# [Short-answer chart tasks]
--- START ---
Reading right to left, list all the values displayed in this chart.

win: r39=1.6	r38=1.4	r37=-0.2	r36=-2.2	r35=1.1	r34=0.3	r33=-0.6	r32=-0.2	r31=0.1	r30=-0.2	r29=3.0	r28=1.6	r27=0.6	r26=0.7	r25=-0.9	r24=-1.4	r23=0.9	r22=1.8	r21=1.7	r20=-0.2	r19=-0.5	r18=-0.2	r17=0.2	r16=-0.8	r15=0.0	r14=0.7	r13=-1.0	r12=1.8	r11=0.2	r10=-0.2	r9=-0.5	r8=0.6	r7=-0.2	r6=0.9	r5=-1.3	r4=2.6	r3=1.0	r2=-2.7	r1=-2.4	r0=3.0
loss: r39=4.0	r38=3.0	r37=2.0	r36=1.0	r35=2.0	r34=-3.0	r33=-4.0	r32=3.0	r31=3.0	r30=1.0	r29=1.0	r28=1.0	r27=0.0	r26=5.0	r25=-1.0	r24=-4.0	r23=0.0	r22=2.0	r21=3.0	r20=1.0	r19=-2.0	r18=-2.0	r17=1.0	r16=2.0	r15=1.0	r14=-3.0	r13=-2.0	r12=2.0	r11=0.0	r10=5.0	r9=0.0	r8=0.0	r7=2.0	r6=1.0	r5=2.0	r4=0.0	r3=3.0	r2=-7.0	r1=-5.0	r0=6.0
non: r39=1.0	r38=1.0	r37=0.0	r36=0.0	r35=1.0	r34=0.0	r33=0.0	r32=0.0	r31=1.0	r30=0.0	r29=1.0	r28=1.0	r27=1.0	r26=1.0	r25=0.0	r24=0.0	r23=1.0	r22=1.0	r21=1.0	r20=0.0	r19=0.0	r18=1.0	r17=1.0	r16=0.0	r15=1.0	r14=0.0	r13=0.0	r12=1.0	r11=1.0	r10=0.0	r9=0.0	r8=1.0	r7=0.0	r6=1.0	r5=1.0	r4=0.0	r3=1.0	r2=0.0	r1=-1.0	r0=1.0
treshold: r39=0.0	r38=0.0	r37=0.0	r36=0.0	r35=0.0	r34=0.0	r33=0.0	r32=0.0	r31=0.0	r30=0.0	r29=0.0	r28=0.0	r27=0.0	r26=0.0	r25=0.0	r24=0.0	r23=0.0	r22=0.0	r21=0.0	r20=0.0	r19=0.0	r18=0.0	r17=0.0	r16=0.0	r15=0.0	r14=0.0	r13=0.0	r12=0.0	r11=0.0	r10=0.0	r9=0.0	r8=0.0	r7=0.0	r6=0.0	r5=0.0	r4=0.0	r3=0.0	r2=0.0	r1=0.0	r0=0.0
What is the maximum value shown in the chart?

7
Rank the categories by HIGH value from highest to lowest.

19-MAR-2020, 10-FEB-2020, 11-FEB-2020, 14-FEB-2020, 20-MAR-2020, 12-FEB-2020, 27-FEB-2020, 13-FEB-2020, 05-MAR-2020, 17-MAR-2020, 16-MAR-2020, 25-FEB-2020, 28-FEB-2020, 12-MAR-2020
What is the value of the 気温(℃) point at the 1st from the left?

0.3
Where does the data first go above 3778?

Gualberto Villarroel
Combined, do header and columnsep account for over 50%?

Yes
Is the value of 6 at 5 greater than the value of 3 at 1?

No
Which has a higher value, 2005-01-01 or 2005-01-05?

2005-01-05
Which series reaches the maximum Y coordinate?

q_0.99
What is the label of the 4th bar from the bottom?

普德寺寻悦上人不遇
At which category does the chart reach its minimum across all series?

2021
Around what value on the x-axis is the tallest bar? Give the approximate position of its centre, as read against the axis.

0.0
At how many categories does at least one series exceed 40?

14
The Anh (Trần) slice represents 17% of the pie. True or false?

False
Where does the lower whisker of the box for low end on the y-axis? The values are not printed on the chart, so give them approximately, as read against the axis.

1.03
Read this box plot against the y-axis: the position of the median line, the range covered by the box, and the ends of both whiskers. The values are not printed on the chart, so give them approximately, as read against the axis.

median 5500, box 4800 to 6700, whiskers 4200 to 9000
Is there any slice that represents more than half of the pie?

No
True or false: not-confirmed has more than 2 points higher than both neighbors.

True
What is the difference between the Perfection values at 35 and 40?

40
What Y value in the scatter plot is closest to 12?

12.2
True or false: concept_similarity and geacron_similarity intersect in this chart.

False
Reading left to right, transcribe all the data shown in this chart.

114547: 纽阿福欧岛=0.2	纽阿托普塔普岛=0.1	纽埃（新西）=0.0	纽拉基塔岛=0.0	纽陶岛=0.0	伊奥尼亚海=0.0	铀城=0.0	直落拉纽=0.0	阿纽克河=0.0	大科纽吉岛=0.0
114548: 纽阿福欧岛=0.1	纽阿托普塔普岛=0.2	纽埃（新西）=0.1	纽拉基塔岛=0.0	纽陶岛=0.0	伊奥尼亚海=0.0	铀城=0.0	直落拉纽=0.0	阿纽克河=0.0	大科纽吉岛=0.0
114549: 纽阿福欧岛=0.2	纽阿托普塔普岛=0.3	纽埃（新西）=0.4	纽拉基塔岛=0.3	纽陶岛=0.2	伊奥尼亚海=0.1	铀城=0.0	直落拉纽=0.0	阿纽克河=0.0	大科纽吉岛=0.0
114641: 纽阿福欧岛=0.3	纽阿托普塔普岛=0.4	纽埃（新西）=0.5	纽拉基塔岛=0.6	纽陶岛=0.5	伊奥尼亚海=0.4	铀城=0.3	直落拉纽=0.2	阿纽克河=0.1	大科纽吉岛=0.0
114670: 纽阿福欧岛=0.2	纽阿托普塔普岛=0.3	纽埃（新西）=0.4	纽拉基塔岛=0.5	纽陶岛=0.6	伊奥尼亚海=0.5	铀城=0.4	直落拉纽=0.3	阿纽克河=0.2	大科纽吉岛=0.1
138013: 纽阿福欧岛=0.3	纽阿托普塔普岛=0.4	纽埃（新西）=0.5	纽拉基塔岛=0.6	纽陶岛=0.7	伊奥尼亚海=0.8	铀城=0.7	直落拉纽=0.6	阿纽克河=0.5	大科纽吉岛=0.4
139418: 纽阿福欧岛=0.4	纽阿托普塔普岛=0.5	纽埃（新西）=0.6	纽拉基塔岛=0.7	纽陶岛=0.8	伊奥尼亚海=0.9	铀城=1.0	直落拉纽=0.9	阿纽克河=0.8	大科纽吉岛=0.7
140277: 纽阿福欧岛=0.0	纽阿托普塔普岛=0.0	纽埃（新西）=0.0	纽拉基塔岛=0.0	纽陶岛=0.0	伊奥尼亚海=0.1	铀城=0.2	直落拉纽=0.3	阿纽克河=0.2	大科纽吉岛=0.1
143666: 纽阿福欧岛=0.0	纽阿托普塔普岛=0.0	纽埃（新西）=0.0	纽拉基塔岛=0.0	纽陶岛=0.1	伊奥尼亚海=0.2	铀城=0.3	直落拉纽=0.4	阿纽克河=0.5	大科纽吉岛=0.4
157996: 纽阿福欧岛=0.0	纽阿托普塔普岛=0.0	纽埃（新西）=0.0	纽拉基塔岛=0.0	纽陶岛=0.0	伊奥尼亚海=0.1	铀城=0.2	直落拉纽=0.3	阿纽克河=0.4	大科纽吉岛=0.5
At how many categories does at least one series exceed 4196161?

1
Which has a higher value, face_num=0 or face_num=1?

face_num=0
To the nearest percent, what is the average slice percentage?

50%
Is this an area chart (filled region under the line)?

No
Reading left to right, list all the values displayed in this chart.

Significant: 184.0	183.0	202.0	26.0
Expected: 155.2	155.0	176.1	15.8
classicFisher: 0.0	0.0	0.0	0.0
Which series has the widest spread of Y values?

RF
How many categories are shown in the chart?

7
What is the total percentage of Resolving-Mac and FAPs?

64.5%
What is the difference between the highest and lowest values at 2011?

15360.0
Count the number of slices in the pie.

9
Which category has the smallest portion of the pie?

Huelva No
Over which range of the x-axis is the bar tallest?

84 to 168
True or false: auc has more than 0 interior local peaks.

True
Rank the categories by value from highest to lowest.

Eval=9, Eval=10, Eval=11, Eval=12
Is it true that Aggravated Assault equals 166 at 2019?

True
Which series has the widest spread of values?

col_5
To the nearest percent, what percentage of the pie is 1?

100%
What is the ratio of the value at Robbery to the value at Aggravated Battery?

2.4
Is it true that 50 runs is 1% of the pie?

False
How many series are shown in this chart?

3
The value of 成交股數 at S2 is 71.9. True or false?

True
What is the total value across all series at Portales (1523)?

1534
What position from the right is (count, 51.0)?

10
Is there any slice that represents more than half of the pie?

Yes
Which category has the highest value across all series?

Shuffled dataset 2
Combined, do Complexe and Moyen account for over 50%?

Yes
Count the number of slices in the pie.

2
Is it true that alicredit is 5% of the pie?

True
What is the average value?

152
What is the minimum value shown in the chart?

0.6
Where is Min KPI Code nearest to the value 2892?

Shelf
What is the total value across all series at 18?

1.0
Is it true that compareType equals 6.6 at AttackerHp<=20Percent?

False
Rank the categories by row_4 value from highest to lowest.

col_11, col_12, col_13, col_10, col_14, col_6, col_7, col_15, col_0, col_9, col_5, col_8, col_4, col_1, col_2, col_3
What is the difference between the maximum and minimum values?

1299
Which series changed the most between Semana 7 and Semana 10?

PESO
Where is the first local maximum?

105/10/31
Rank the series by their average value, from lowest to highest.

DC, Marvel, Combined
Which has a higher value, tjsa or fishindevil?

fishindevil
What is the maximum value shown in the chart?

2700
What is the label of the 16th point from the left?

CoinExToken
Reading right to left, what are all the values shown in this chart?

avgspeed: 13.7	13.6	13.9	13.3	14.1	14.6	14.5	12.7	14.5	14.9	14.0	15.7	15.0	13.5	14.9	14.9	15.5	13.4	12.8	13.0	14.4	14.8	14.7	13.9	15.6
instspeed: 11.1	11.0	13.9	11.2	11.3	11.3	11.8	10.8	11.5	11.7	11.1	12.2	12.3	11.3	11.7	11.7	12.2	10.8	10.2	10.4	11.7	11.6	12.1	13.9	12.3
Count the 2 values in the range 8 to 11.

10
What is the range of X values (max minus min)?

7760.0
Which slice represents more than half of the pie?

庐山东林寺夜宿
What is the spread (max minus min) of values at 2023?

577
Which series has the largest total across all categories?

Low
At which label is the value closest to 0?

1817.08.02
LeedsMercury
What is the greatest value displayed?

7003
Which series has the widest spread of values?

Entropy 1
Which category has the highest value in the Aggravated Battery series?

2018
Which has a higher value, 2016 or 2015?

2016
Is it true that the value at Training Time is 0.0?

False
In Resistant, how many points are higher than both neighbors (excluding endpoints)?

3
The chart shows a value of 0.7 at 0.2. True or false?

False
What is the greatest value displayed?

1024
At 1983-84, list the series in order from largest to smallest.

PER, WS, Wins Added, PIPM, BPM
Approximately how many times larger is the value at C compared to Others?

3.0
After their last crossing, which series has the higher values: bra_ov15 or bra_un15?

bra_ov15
--- END ---
# [ASSIGNMENT]
Repeat the data word for word, from its first line through the line containing "Which has a higher value, 2005-01-01".

# [REPLY TO THE TASK]
Reading right to left, list all the values displayed in this chart.

win: r39=1.6	r38=1.4	r37=-0.2	r36=-2.2	r35=1.1	r34=0.3	r33=-0.6	r32=-0.2	r31=0.1	r30=-0.2	r29=3.0	r28=1.6	r27=0.6	r26=0.7	r25=-0.9	r24=-1.4	r23=0.9	r22=1.8	r21=1.7	r20=-0.2	r19=-0.5	r18=-0.2	r17=0.2	r16=-0.8	r15=0.0	r14=0.7	r13=-1.0	r12=1.8	r11=0.2	r10=-0.2	r9=-0.5	r8=0.6	r7=-0.2	r6=0.9	r5=-1.3	r4=2.6	r3=1.0	r2=-2.7	r1=-2.4	r0=3.0
loss: r39=4.0	r38=3.0	r37=2.0	r36=1.0	r35=2.0	r34=-3.0	r33=-4.0	r32=3.0	r31=3.0	r30=1.0	r29=1.0	r28=1.0	r27=0.0	r26=5.0	r25=-1.0	r24=-4.0	r23=0.0	r22=2.0	r21=3.0	r20=1.0	r19=-2.0	r18=-2.0	r17=1.0	r16=2.0	r15=1.0	r14=-3.0	r13=-2.0	r12=2.0	r11=0.0	r10=5.0	r9=0.0	r8=0.0	r7=2.0	r6=1.0	r5=2.0	r4=0.0	r3=3.0	r2=-7.0	r1=-5.0	r0=6.0
non: r39=1.0	r38=1.0	r37=0.0	r36=0.0	r35=1.0	r34=0.0	r33=0.0	r32=0.0	r31=1.0	r30=0.0	r29=1.0	r28=1.0	r27=1.0	r26=1.0	r25=0.0	r24=0.0	r23=1.0	r22=1.0	r21=1.0	r20=0.0	r19=0.0	r18=1.0	r17=1.0	r16=0.0	r15=1.0	r14=0.0	r13=0.0	r12=1.0	r11=1.0	r10=0.0	r9=0.0	r8=1.0	r7=0.0	r6=1.0	r5=1.0	r4=0.0	r3=1.0	r2=0.0	r1=-1.0	r0=1.0
treshold: r39=0.0	r38=0.0	r37=0.0	r36=0.0	r35=0.0	r34=0.0	r33=0.0	r32=0.0	r31=0.0	r30=0.0	r29=0.0	r28=0.0	r27=0.0	r26=0.0	r25=0.0	r24=0.0	r23=0.0	r22=0.0	r21=0.0	r20=0.0	r19=0.0	r18=0.0	r17=0.0	r16=0.0	r15=0.0	r14=0.0	r13=0.0	r12=0.0	r11=0.0	r10=0.0	r9=0.0	r8=0.0	r7=0.0	r6=0.0	r5=0.0	r4=0.0	r3=0.0	r2=0.0	r1=0.0	r0=0.0
What is the maximum value shown in the chart?

7
Rank the categories by HIGH value from highest to lowest.

19-MAR-2020, 10-FEB-2020, 11-FEB-2020, 14-FEB-2020, 20-MAR-2020, 12-FEB-2020, 27-FEB-2020, 13-FEB-2020, 05-MAR-2020, 17-MAR-2020, 16-MAR-2020, 25-FEB-2020, 28-FEB-2020, 12-MAR-2020
What is the value of the 気温(℃) point at the 1st from the left?

0.3
Where does the data first go above 3778?

Gualberto Villarroel
Combined, do header and columnsep account for over 50%?

Yes
Is the value of 6 at 5 greater than the value of 3 at 1?

No
Which has a higher value, 2005-01-01 or 2005-01-05?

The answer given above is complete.